Deux citoyennes, l'une musulmane, l'autre chrétienne, discutent. C'est l'un des objectifs de cette journée portes ouvertes.

Portes ouvertes à la mosquée de Gatineau

Le Centre islamique de l’Outaouais, de la rue Lois dans le secteur Hull, tenait sa seconde journée portes ouvertes, samedi. L'objectif: démystifier et décloisonner la communauté musulmane et la rendre moins occulte et plus accessible.

La première édition de cette initiative s’était déroulée l’an dernier, environ deux mois après l’attentat de Québec. La communauté musulmane d’Ottawa-Gatineau s’était alors réveillée, stupéfaite, en n’y croyant pas vraiment, confie au Droit l’imam Ahmed Limane.
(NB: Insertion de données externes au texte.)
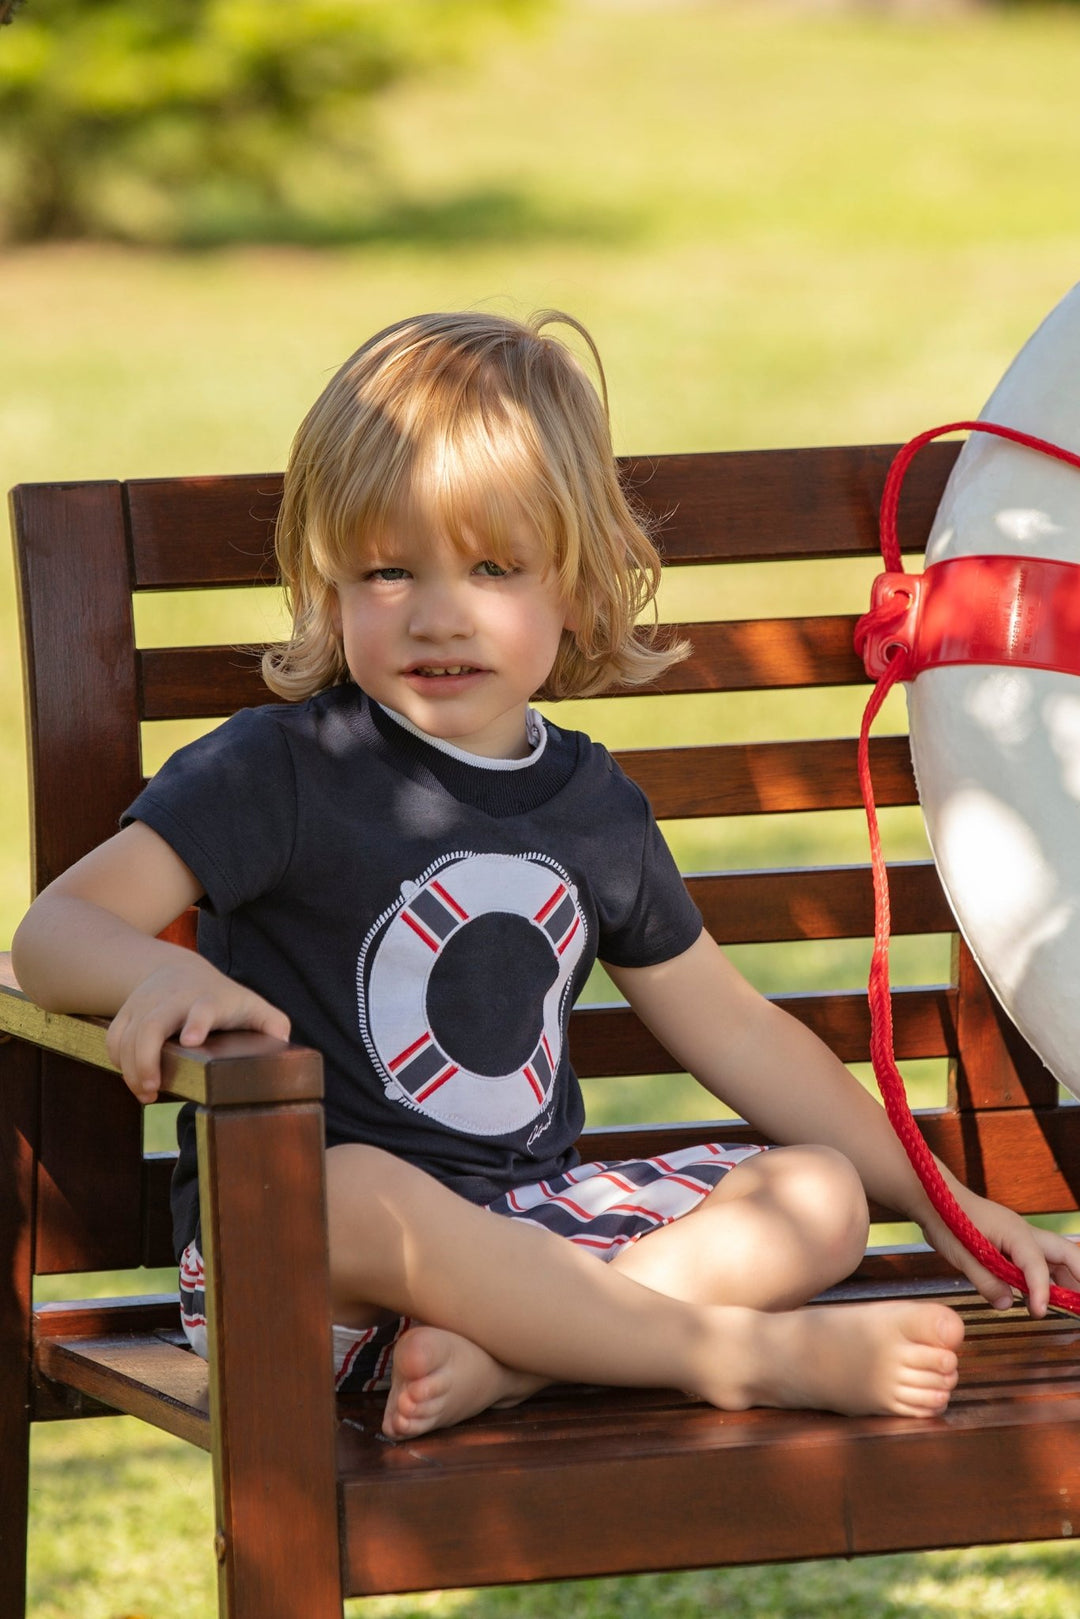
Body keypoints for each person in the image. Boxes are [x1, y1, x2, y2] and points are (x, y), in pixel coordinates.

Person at [13, 310, 1080, 1442]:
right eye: (388, 569)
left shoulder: (589, 801)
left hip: (532, 1233)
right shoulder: (280, 769)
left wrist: (936, 1196)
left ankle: (516, 1360)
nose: (438, 613)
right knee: (356, 1184)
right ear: (327, 581)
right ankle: (738, 1352)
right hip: (301, 1265)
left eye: (493, 567)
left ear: (574, 584)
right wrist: (156, 978)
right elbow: (53, 932)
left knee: (817, 1193)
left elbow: (736, 1030)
Sa communauté avait toujours vécu avec la certitude que rien ne pouvait la menacer au Canada.

«Après les attentats, il y avait de l’inquiétude et un sentiment de peur, de confusion. À un moment donné, on ne croyait pas ce qu’on entendait parce que ça, ça arrive dans des pays qui ne sont pas de droit. [...] Quand on a su que c’était vrai, on a pris nos précautions pour assurer notre sécurité. Et en même temps, oui, il y a eu ce sentiment de peur et de tristesse. Mais encore une fois, ce qui est arrivé n’est pas représentatif du Québec que je connais», raconte l’imam de la mosquée hulloise.

Le fantôme de Québec

Si l’an passé, la première journée portes ouvertes suivait de peu l’attentat de Québec, cette année, la seconde se produit en pleine audience pour les observations sur la peine d’Alexandre Bissonnette, avec la suite de la preuve de la Couronne qui devrait avoir lieu ce lundi au tribunal. Le cauchemar n’est donc pas vraiment terminé.

Est-ce que l’insécurité habite toujours la communauté musulmane d’Ottawa-Gatineau? 
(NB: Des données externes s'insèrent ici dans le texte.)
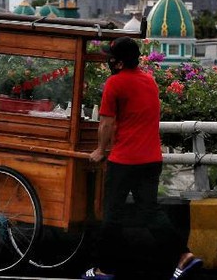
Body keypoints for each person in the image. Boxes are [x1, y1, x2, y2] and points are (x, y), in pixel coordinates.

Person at [82, 36, 203, 280]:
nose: (109, 61)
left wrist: (99, 150)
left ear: (118, 62)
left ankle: (104, 269)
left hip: (125, 160)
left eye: (111, 58)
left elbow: (106, 123)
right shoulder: (149, 81)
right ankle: (183, 256)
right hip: (151, 159)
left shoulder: (114, 84)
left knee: (112, 214)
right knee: (150, 212)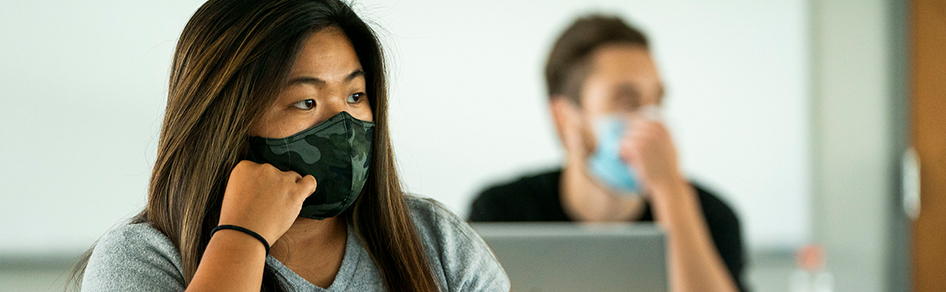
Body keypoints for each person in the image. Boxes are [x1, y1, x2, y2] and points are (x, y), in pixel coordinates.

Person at [70, 0, 510, 291]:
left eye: (355, 96)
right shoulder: (140, 258)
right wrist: (242, 238)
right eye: (306, 101)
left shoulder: (431, 238)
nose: (343, 123)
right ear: (226, 122)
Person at [469, 15, 746, 292]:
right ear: (563, 118)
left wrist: (669, 190)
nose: (650, 121)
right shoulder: (501, 212)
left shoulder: (713, 217)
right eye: (626, 100)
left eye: (658, 100)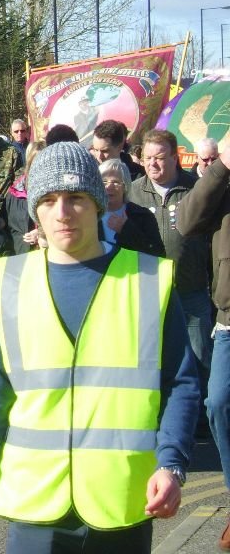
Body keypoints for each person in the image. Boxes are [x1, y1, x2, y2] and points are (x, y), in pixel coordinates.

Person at [0, 141, 199, 553]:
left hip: (123, 498)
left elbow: (181, 382)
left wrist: (171, 463)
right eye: (48, 200)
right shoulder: (8, 282)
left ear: (98, 203)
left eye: (75, 199)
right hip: (35, 504)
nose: (62, 213)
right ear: (35, 209)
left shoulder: (147, 280)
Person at [129, 129, 212, 432]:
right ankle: (161, 419)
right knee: (155, 358)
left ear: (175, 158)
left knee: (199, 356)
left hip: (191, 290)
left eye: (160, 158)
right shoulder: (133, 191)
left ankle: (200, 424)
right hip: (149, 293)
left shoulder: (196, 189)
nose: (153, 164)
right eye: (148, 158)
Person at [178, 141, 230, 549]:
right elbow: (187, 221)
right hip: (229, 319)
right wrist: (221, 165)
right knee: (219, 402)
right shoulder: (220, 183)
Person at [97, 158, 164, 257]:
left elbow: (156, 253)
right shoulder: (88, 215)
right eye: (104, 182)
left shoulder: (142, 216)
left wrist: (126, 229)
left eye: (116, 182)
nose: (109, 187)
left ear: (125, 186)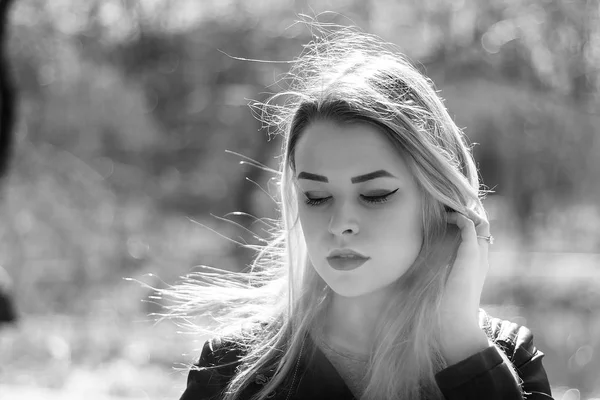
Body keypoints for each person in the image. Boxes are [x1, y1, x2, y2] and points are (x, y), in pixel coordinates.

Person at [171, 24, 553, 400]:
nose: (340, 225)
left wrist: (462, 345)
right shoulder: (230, 371)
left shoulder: (507, 361)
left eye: (375, 194)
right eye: (316, 197)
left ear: (441, 200)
«Ça nous revient à l’esprit que rien n’est sûr, rien n‘est certain, mais [...] on garde une note positive pour le futur, on garde l’espoir que ces choses ne se reproduiront plus jamais dans notre pays», ajoute l’imam.
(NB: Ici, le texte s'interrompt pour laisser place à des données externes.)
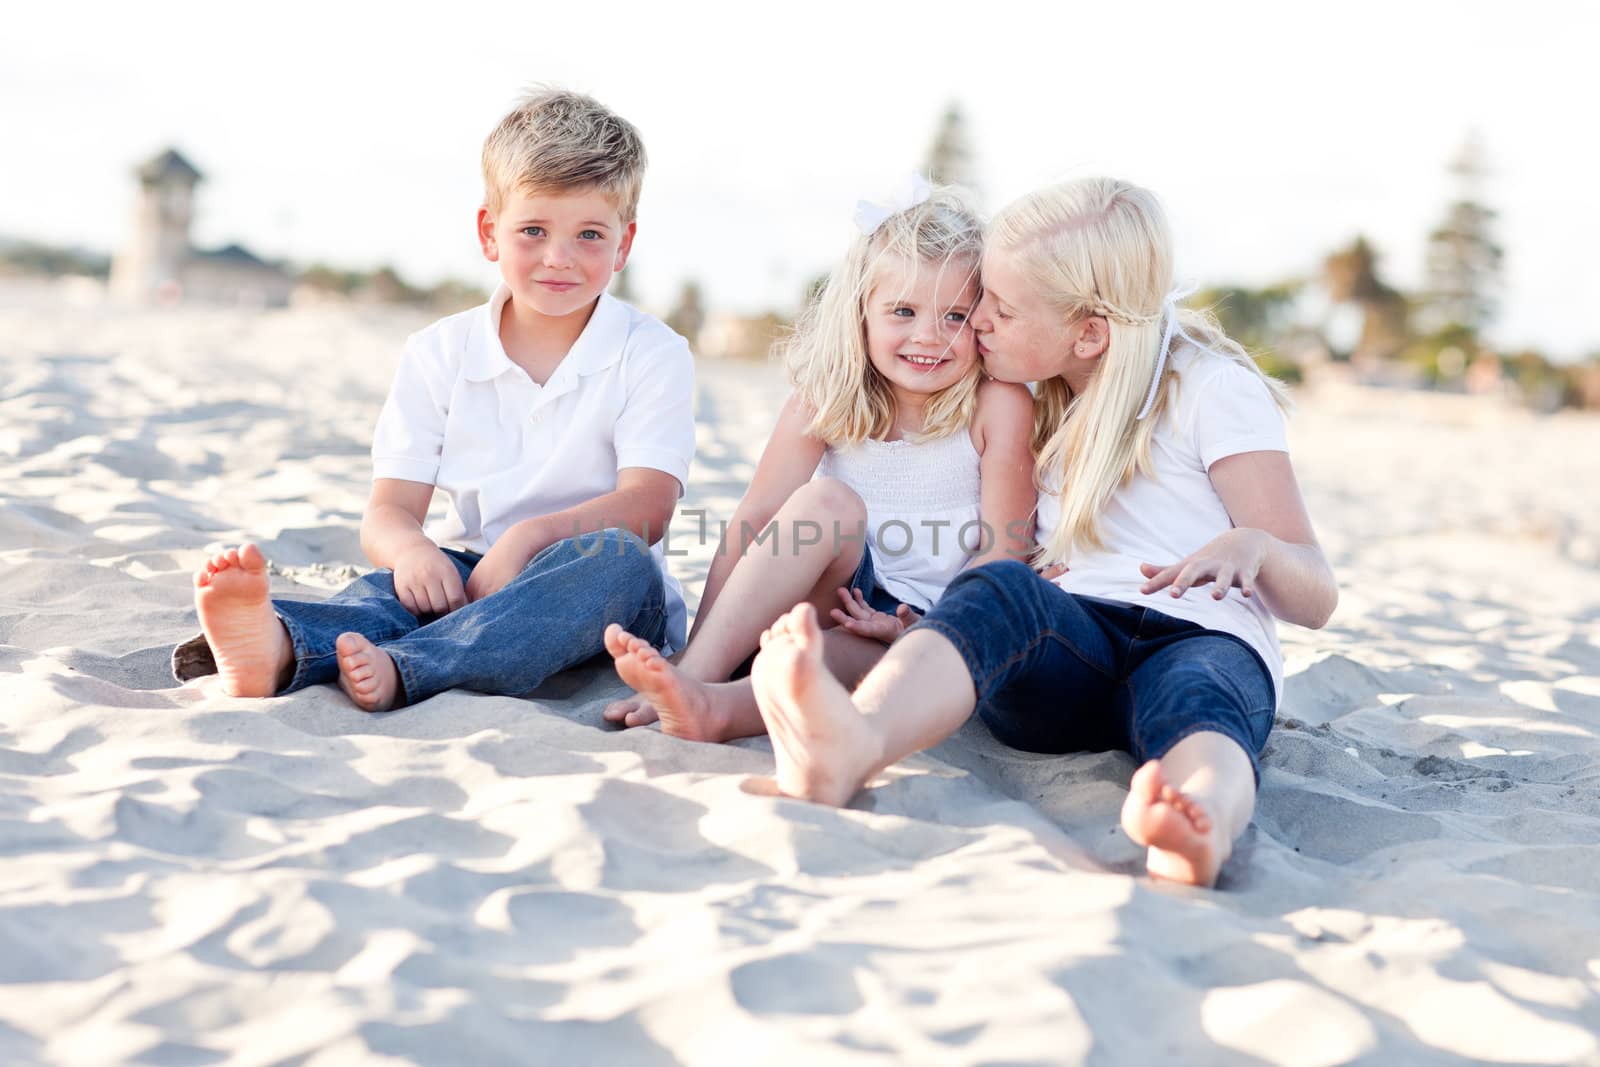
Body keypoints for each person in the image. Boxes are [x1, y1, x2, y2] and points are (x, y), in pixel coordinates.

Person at [748, 177, 1337, 888]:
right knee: (999, 587)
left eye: (998, 306)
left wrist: (1260, 548)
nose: (977, 323)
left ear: (1088, 332)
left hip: (1200, 630)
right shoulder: (1031, 392)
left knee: (1204, 701)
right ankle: (852, 740)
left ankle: (1195, 825)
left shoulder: (1209, 389)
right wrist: (915, 628)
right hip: (1071, 640)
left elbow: (1317, 596)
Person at [171, 88, 695, 712]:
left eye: (589, 234)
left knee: (621, 561)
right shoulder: (439, 352)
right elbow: (388, 513)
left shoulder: (651, 351)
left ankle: (408, 666)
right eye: (533, 230)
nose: (559, 257)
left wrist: (527, 539)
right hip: (468, 571)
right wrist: (416, 552)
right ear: (489, 232)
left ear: (623, 245)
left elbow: (648, 507)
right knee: (386, 591)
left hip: (594, 591)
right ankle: (278, 647)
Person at [602, 183, 1035, 743]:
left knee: (823, 667)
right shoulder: (825, 395)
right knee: (826, 504)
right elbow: (757, 518)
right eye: (902, 311)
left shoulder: (997, 405)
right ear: (862, 312)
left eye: (955, 316)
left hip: (923, 626)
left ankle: (715, 706)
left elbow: (1005, 547)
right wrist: (705, 643)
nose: (928, 336)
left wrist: (926, 631)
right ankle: (697, 675)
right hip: (827, 593)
L’an passé, près de 500 personnes avaient répondu à l’appel et participé aux portes ouvertes de 2017. Une veillée et une marche de solidarité avaient aussi été organisées. Cette année, les visiteurs étaient moins nombreux, mais l’imam Limane souhaite continuer à ouvrir sa mosquée au voisinage.

Une vaste communauté

Ahmed Limane estime que la communauté musulmane d’Ottawa s’élève à près de 120 000 personnes; celle de Gatineau, à près de 7000 à 10 000 individus. Si les musulmans d’Ottawa sont davantage issus du Sud-est asiatique et du Moyen-Orient, ceux de Gatineau sont souvent originaires des pays francophones du Maghreb et de l’Afrique de l’ouest.

Et la mosquée de Hull est très fréquentée. Près de 1200 personnes se présentent à la prière du vendredi, chaque semaine. Les autres soirs de semaine, l’hiver, c’est de 100 à 150 personnes qui viennent y prier quotidiennement. Tout prochainement, lorsque le Ramadan s’amorcera en mai, la mosquée sera remplie tous les jours jusqu’à la rupture du jeûne, un mois plus tard.

Les événements de Québec ont-ils avivé une certaine révolte chez des musulmans de sa communauté?

«Dieu merci, le discours extrémiste ne se retrouve pas chez nous ici. D’abord, parce que moi, en tant qu’imam, je ne prône pas ce genre de discours; j’y crois pas», conclut l’imam Ahmed Limane.

L’imam Ahmed Limane s'adresse aux visiteurs.